### Information given

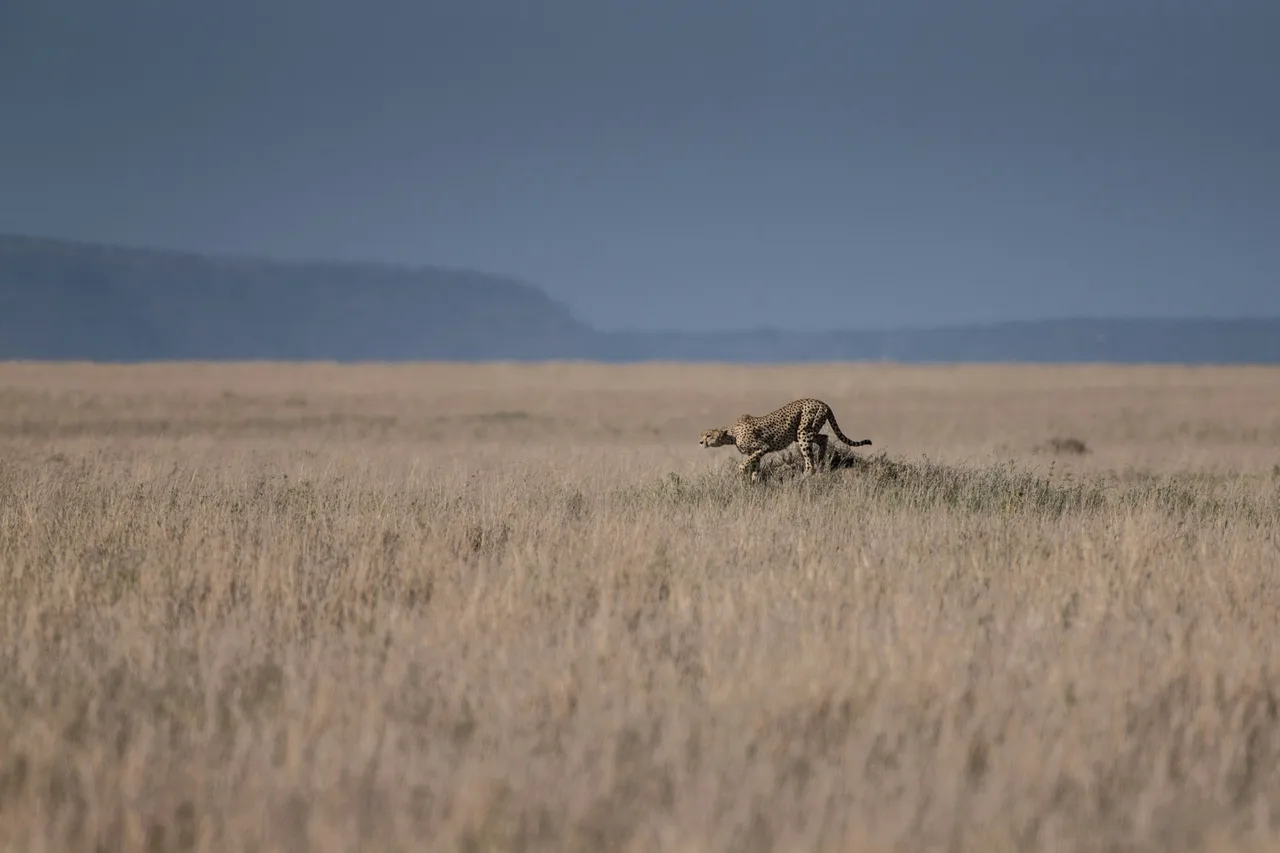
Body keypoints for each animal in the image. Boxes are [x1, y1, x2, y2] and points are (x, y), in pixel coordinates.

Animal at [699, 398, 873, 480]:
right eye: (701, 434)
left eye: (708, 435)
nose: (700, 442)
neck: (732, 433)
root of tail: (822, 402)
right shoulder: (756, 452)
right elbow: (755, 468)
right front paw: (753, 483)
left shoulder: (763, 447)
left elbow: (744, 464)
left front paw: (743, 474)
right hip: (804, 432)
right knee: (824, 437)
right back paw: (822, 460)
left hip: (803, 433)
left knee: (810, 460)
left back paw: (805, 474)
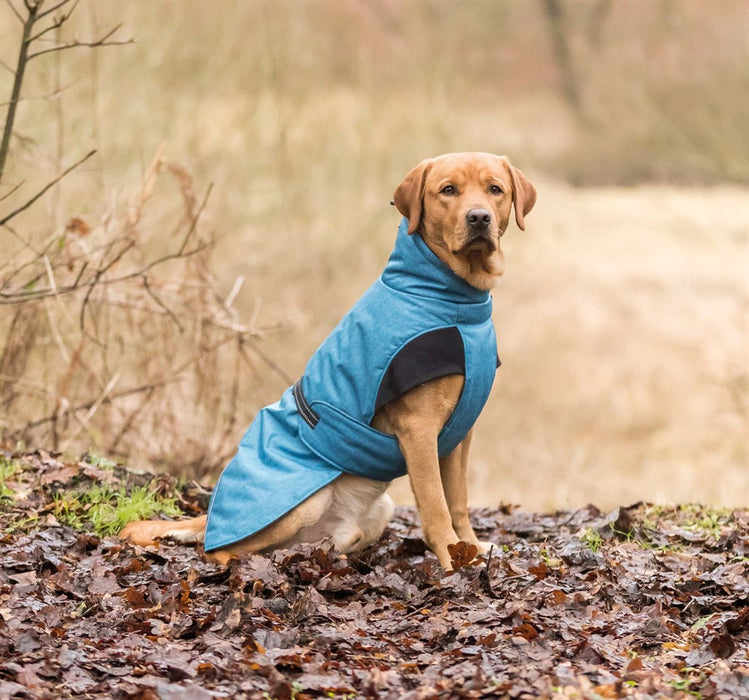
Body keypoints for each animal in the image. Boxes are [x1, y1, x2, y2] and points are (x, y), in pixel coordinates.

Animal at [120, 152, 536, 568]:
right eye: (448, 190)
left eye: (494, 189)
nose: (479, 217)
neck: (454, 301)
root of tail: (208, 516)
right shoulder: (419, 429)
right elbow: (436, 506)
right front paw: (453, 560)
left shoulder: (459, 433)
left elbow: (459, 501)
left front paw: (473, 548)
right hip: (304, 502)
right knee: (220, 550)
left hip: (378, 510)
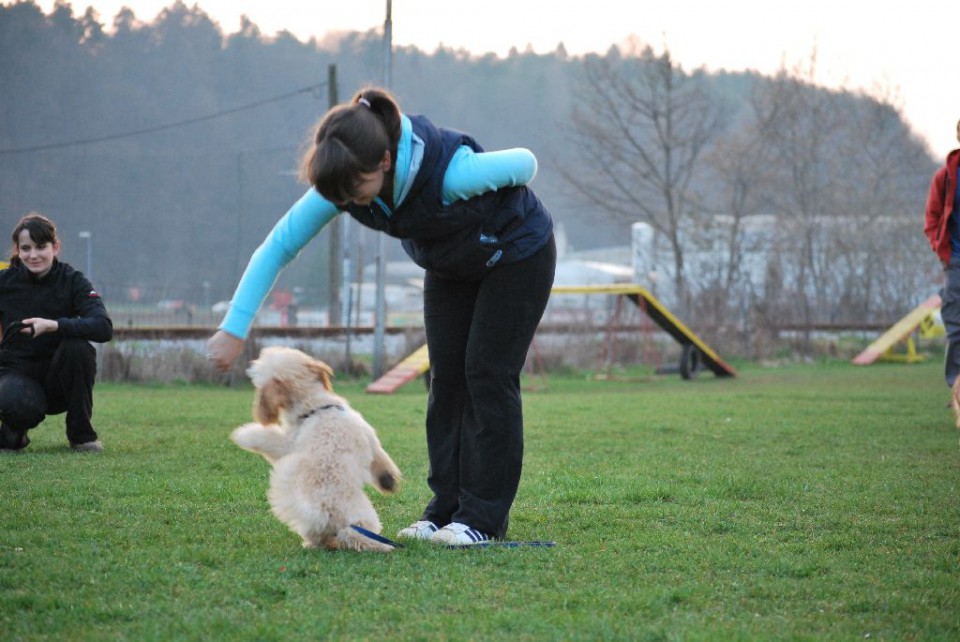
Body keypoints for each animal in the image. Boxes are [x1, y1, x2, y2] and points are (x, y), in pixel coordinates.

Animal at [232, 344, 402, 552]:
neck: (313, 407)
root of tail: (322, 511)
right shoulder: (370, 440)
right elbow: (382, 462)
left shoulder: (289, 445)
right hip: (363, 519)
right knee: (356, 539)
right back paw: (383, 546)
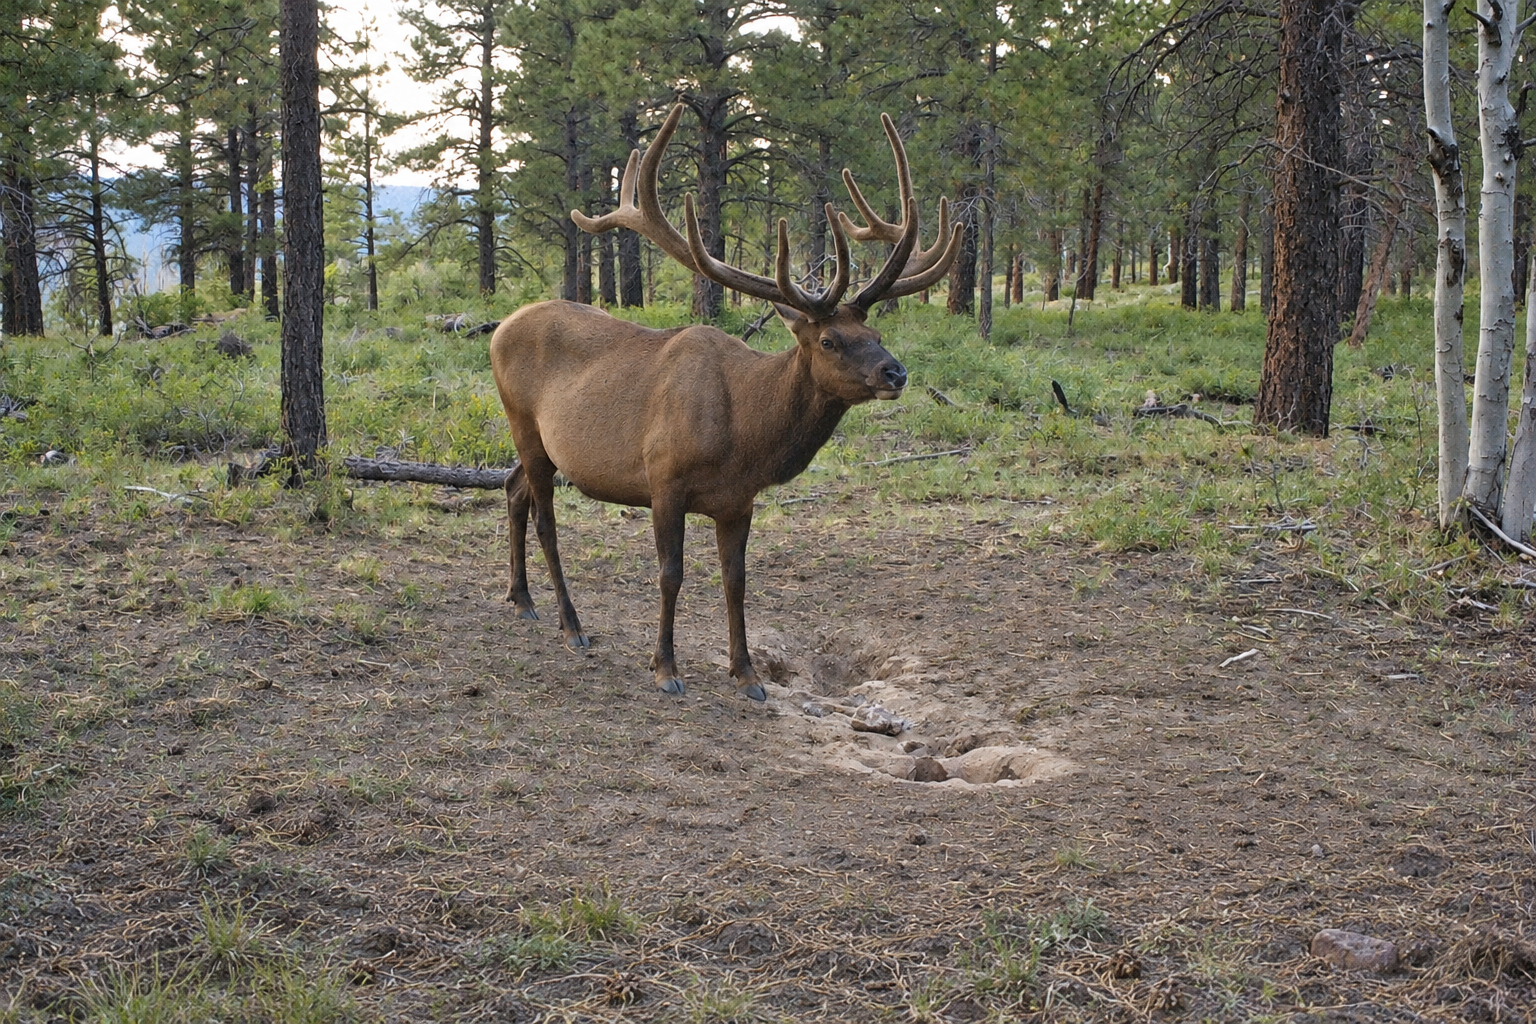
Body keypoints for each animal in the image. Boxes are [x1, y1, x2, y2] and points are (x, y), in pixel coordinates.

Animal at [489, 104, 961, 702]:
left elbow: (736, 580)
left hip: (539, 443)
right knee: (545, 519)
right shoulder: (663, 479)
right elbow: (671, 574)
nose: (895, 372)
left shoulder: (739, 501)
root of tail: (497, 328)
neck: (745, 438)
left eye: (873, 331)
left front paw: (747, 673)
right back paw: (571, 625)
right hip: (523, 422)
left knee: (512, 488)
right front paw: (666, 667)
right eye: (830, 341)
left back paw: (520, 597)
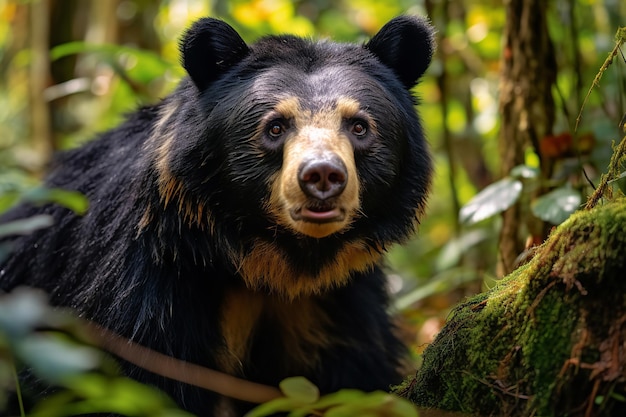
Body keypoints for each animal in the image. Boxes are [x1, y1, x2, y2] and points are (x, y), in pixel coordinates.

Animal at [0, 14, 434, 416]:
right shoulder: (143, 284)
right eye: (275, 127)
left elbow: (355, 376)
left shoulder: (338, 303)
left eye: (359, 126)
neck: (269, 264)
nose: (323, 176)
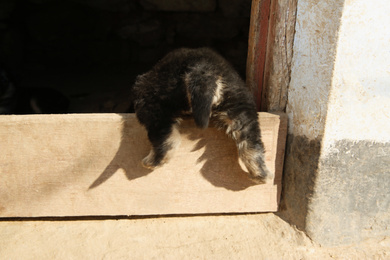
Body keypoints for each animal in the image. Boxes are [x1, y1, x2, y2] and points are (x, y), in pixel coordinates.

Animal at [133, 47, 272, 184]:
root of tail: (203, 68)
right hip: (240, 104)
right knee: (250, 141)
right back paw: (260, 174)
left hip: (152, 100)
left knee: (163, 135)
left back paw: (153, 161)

### Your instructions
Retype exactly the lines from the one containing "left front paw: (747, 673)" through the last line of the records above, both included, and leave out any pictures.

### Exercise response
left front paw: (747, 673)
right back paw: (571, 625)
right hip: (523, 422)
left knee: (512, 488)
right front paw: (666, 667)
right eye: (830, 341)
left back paw: (520, 597)
Body keypoints for each animal in the image. Boxes are [x1, y1, x2, y2] and points are (x, y), in pixel coordinates.

Animal at [0, 14, 434, 416]:
right shoulder: (143, 284)
right eye: (275, 127)
left elbow: (355, 376)
left shoulder: (338, 303)
left eye: (359, 126)
neck: (269, 264)
nose: (323, 176)
Body keypoints for each animal in the image. Boxes are [x1, y1, x2, y2] and points are (x, y), in pixel coordinates.

Animal at [133, 47, 272, 184]:
root of tail: (203, 68)
right hip: (240, 104)
right knee: (250, 141)
right back paw: (260, 174)
left hip: (152, 100)
left knee: (163, 135)
left back paw: (153, 161)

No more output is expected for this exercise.